Pourquoi les femmes ne doivent plus se mettre des bâtons dans les roues, par Constance Wu
L’actrice de 35 ans, qui vient juste de terminer le tournage de la comédie romantique Crazy Rich Asians, nous encourage à soutenir celles qui osent prendre la parole, même quand elle est sujette à controverse.
« La première fois que j’ai dansé, c’était dans le gymnase du collège, un samedi soir. Il y avait des spots, des boules à facettes, des ballons, et un DJ qui passait de la musique pop. Les filles se tenaient d’un côté, les garçons de l’autre, se faisant face comme deux armées séparées par une tranchée. Les filles gloussaient et se chamaillaient, attendant que les garçons fassent le premier pas.
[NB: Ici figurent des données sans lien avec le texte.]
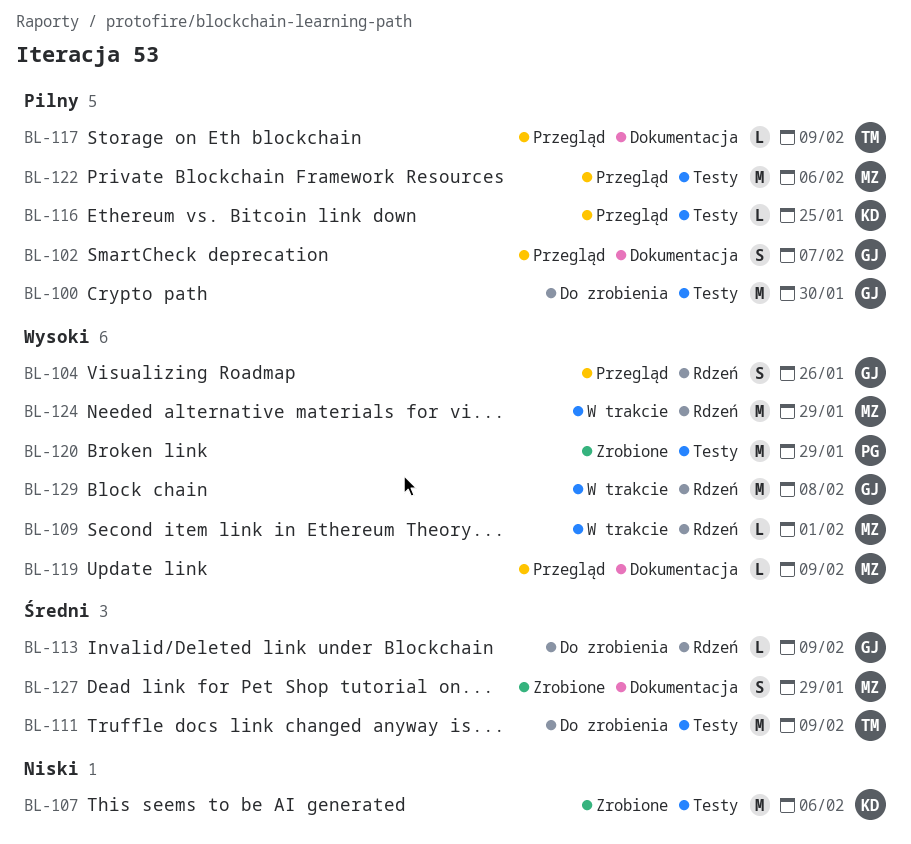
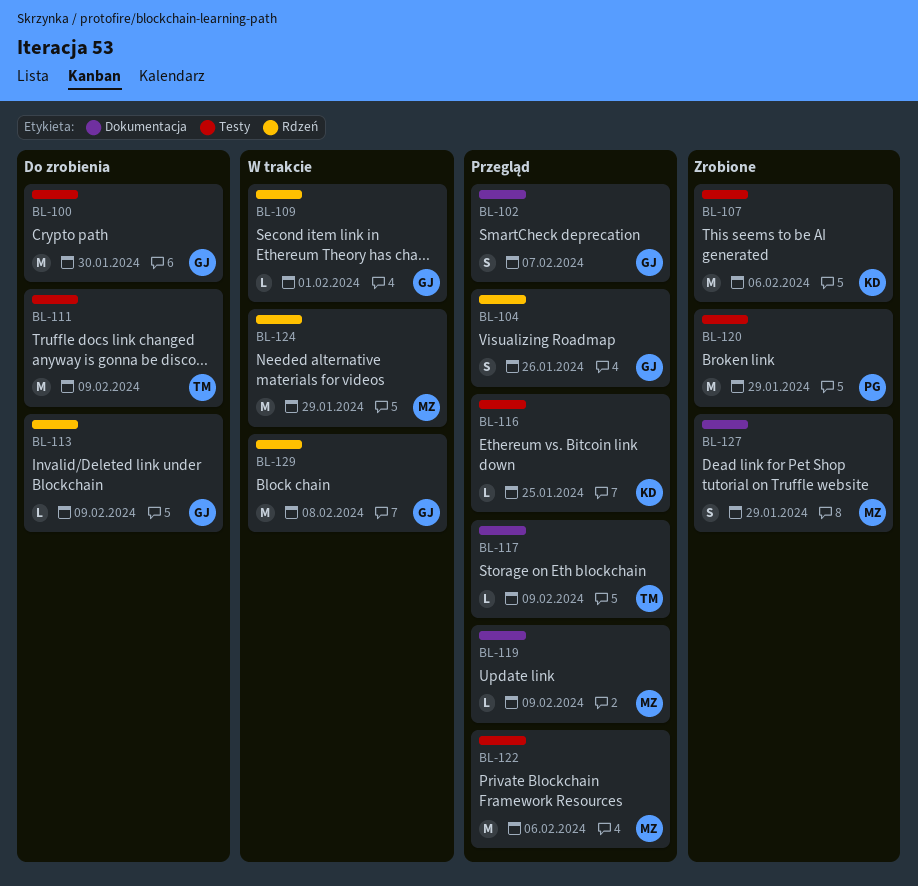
BL-109, owner: MZ -> GJ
Ceux-ci m’apparaissaient comme un étrange mélange de prétention, de maladresse et de tendresse.
J’étais loin d’être populaire. J’étais petite, mes seins étaient plats et la timidité me dévorait. Mais je voulais vraiment, vraiment danser. Alors j’ai décidé d’aller au front. Seule, le cœur battant, j’ai traversé le gymnase pour rejoindre le camp des garçons. J’étais terrifiée, tout le monde était terrifié, sauf les adultes qui riaient un peu sous cape. Je me suis dirigée droit sur Sam Sablone*, un type avec qui je n’avais pas échangé deux mots, mais sur qui je craquais en secret.
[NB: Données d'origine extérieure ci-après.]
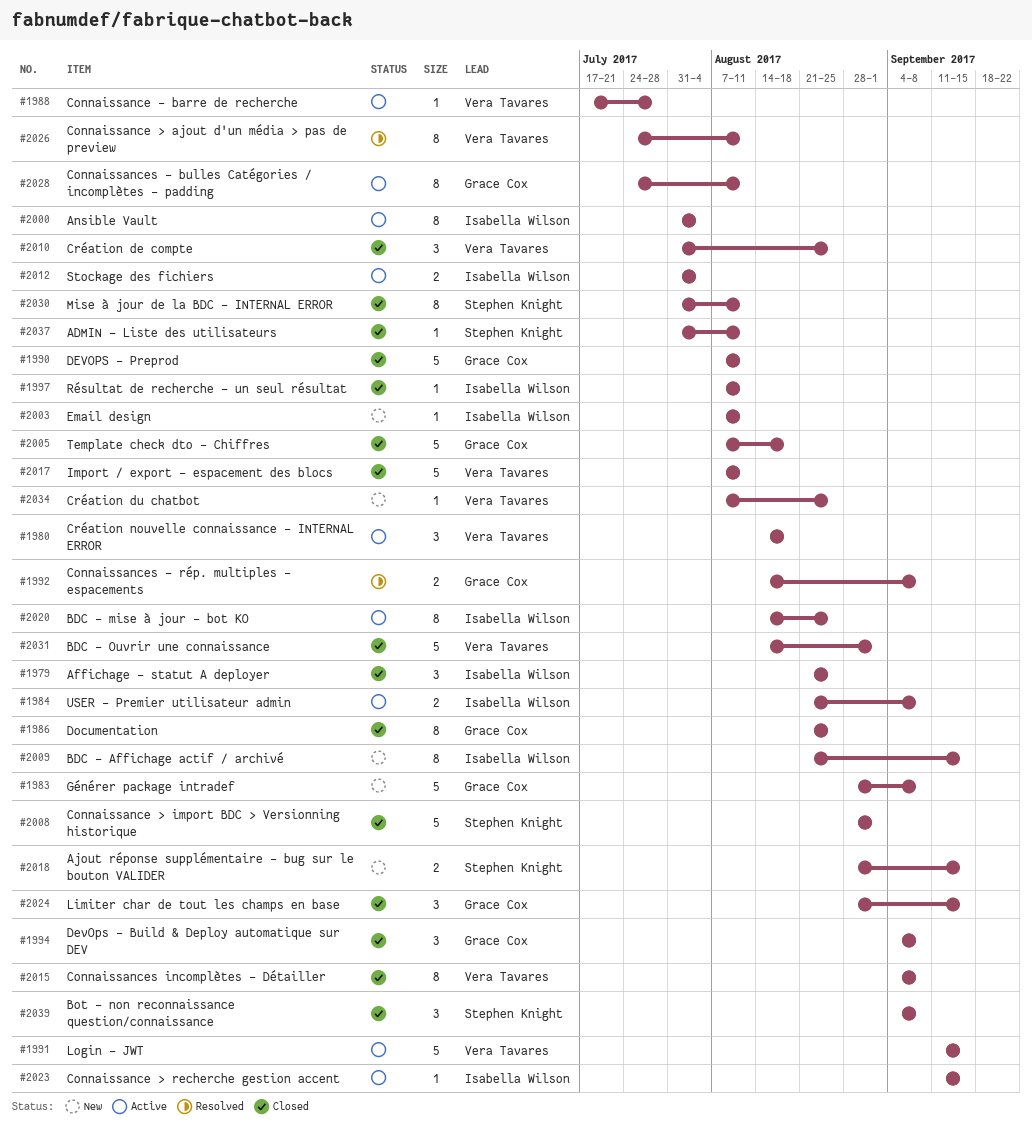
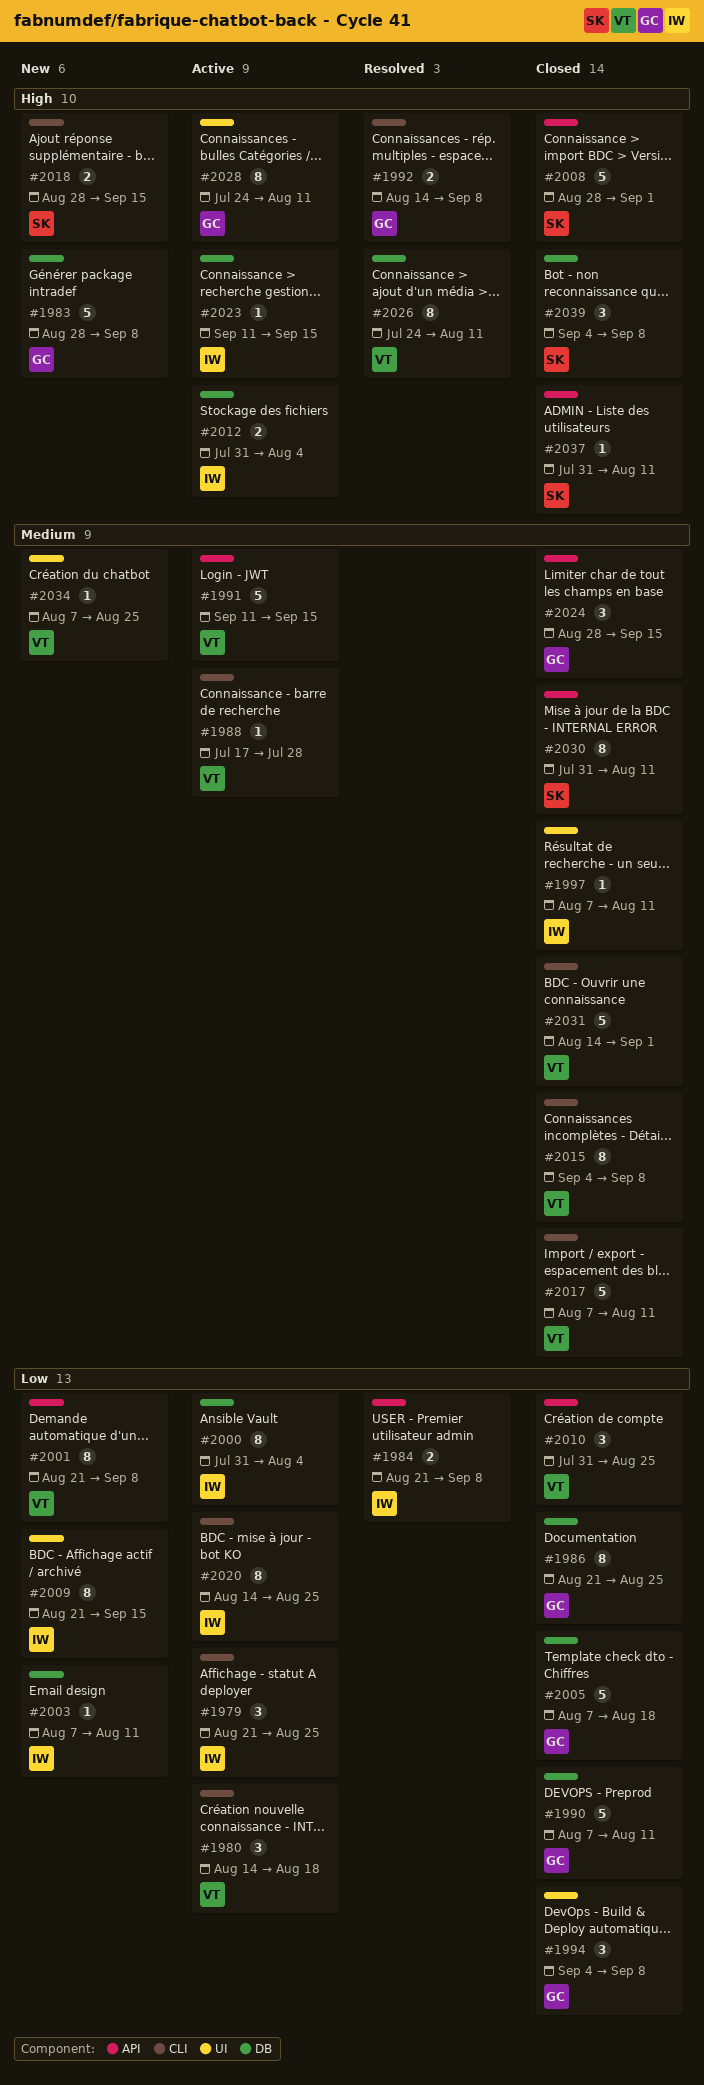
#1979, status: Closed -> Active
#1984, status: Active -> Resolved
#2001: none -> present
“Hey Sam, tu veux danser ?”
“Ouais”, répondit-il sans ciller.
Il a mis ses mains sur ma taille, j’ai mis les miennes sur ses épaules. Mon premier slow. En quelques minutes, des dizaines de couples se sont formés sur la piste. Mon offensive solitaire a permis à tous de danser.
Les choses auraient pu se passer différemment. J’aurais pu être rejetée, traumatisée, les gens auraient pu se moquer de moi et j’aurais pu quitter la soirée sous les huées. Sam a dit oui et ce fût un triomphe. Mais les gens ne disent pas toujours oui. Cette histoire est celle d’une victoire car nous en connaissons la fin, mais, au moment où j’ai traversé le hall, je n’avais aucune idée de ce qu’il allait m’arriver. J’étais au milieu de mon histoire, et j’avais agi sans réfléchir aux conséquences possibles (Sam ne me connaît pas ! Les filles ne sont pas supposées inviter les garçons !). Si j’avais été prudente, je n’aurais jamais eu l’audace de me lancer. Je n’aurais jamais avancé sans stratégie. Seule.
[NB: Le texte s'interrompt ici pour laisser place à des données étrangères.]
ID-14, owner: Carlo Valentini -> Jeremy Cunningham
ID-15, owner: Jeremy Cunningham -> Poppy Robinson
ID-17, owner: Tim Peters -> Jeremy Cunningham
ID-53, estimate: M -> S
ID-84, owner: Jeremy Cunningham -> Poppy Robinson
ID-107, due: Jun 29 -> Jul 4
Et c’est à ça que je repense quand mes pairs considèrent qu’une femme prenant la parole pose problème. J’essaye de prendre en compte sa solitude. Plus elle est pointée du doigt, même si c’est légitime, plus elle se sent seule. Parfois, affronter la solitude est déjà une forme de courage. Je ne suis pas en train de défendre ces femmes, ni de faire taire leurs opposants – dans un environnement où règne l’hypocrisie, il faut savoir rester vigilante. Mais l’innocence n’est pas une condition du courage. Nous échouons tous à un moment, nous sommes tous humains. Et la vigilance extrême ne laisse pas beaucoup d’espace pour se tromper. La raison pour laquelle nous nous battons, c’est l’humanité… Alors quand je vois une femme se couvrir de honte, je me souviens qu’elle est au milieu de sa propre histoire. Accordez-lui du temps, beaucoup de temps. Personne ne sait ce qui va se passer par la suite. Mais elle, au moins, est seule, en train de traverser un gymnase. Peut-être qu’elle n’est en fait qu’une jeune fille qui veut vraiment, vraiment sa première danse. »
* Les noms ont été changés pour par souci d’anonymat.
Crazy Rich Asians sortira le 17 août.